In recent years, Saudi Arabia has witnessed a rising tide of innovation in finance, particularly focused on serving micro, small, and medium enterprises (MSMEs). Among the newcomers, Nayla Finance has stood out as a company directly targeting the micro-business segment—a traditionally underserved market—by offering fast, digital, and Sharia-compliant micro-financing solutions.
Established in 2024 by Shaqran Alyahya and Khalid Naili, Riyadh-based Nayla Finance operates as a fintech company licensed by the Saudi Central Bank. The company, which was the first carved-out venture out of Sanabil Venture Studio, has its paid-up capital at SAR 10 million. It has a mission of empowering micro enterprises by offering accessible, fair, and digital credit solutions tailored to the real needs of these small players.
The Challenge: Access To Capital For Micro-Enterprises
Micro-businesses like retail shops, food and beverage stalls, and e-commerce sellers face several obstacles in accessing formal finance. Banks and traditional lenders often require strong credit history, collateral, and lengthy paperwork.
“For many micro-entrepreneurs, these requirements are prohibitive, pushing them to informal lenders or stalling growth altogether. The Saudi Vision 2030 emphasises boosting SMEs’ contribution to GDP, increasing lending to them to 20%, and diversifying the economy. Meeting these goals means closing the financing gap for micro-businesses,” Nayla Finance told International Finance.
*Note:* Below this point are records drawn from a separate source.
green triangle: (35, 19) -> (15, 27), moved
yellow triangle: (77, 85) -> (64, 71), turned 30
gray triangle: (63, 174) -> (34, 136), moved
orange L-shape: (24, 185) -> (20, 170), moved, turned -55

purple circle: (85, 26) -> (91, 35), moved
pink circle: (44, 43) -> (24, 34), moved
Nayla has stepped up to the challenge as the only fintech player in the market focusing exclusively on micro-financing for micro-businesses, allowing it to fully understand and deliver innovative financial products to an underserved segment. Instead of relying on standard credit history, Nayla uses proprietary scoring models that understand micro-business realities, including using alternative data. This helps them assess risk more precisely and accept businesses that the banks might reject.
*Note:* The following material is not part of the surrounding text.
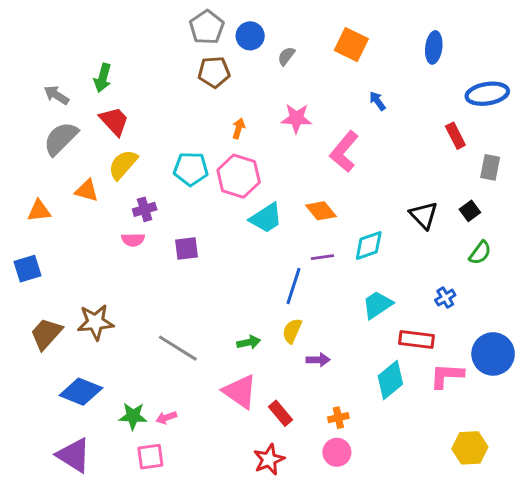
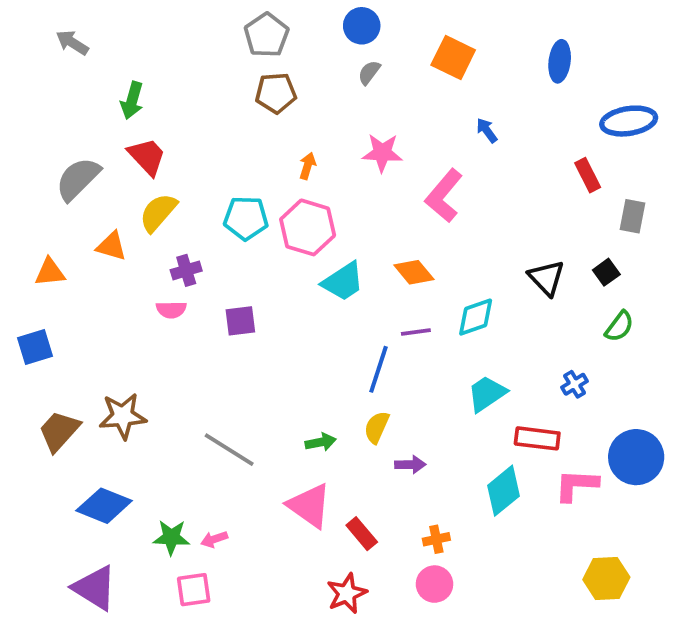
blue circle: (250, 36) -> (362, 26), moved
gray arrow: (56, 95) -> (72, 43), moved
From application to approval, the process is designed to be as seamless and paperless. Most importantly, the micro-financing offerings are compliant with Sharia, which matters for many business owners in the Kingdom who wish their financing to align with Islamic finance principles. Nayla offers financing up to SAR 100,000 with repayment terms of up to six months, fixed repayment schedules, and a digital decisioning process that can deliver funds much faster than traditional lenders.
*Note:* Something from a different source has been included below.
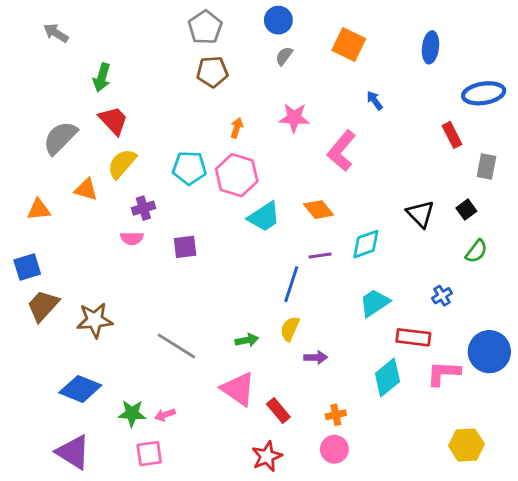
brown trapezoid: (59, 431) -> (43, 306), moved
Recent Progress And Funding
In March 2025, Nayla Finance raised USD 4 million in seed funding, led by Sanabil Venture Studio by Stryber. The funding is intended to help the venture scale, in addition to enhancing its technology platform (especially credit scoring), expanding its loan book, and forming partnerships across key sectors such as F&B, e-commerce, and retail. Approximately USD 2.7 million is allocated as debt financing to expand Nayla Finance’s loan portfolio.

Alignment With Saudi Vision 2030
“Nayla’s strategy aligns closely with Saudi Arabia’s Vision 2030, aiming to increase SME participation in the economy, enhance financial inclusion, and support digital transformation. Micro-enterprises are the backbone of entrepreneurship, job creation, and regional economic development. Enabling easier access to capital leads to increased business activity, job creation, and greater innovation,” the fintech player remarked.
Nayla’s journey has been promising, but challenges remain. Even with alternative scoring, small businesses tend to carry a higher risk. Ensuring default rates stay manageable will be key. Also, as a licensed financing company under the Saudi Central Bank, Nayla must maintain strict compliance, customer protection, and risk governance.
Growing from pilot volumes to large portfolios will require robust systems, partnerships, and certainly more capital. Micro-business owners might not be familiar with digital fintech options or may be wary. Building trust and awareness will be essential for Nayla.
Looking Forward
With Nayla Finance’s digital-first, low-ticket, high-frequency model and alignment with Saudi economic policy, it is well-positioned to disrupt the traditional micro-lending market. If this initiative succeeds, it could serve as a model for similar efforts throughout the broader Middle East region.
Its success will depend on how effectively it balances growth and risk, maintains customer trust, and meets the diverse needs of micro-businesses across different sectors and locations. For micro-entrepreneurs in the Kingdom, Nayla is more than just a lender; it embodies access to opportunities, speed, and fairness.